WHAT THE TASK ASKS :: If a line in the records below holds the word "funguje", copy it.

○ ○ ○ ○ ○

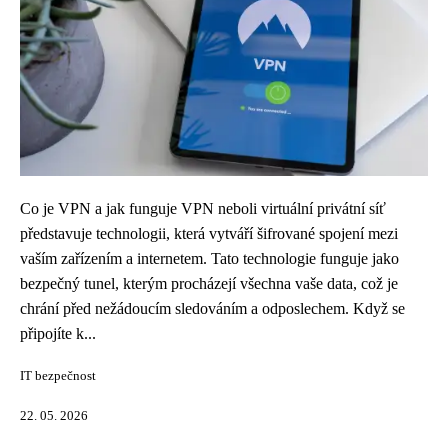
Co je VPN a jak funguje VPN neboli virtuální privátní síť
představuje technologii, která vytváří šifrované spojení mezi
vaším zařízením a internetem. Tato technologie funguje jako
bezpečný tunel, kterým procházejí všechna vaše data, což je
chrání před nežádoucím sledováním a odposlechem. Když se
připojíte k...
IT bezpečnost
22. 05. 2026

○ ○ ○ ○ ○

SOLUTION TO THE PROBLEM ::
Co je VPN a jak funguje VPN neboli virtuální privátní síť
vaším zařízením a internetem. Tato technologie funguje jako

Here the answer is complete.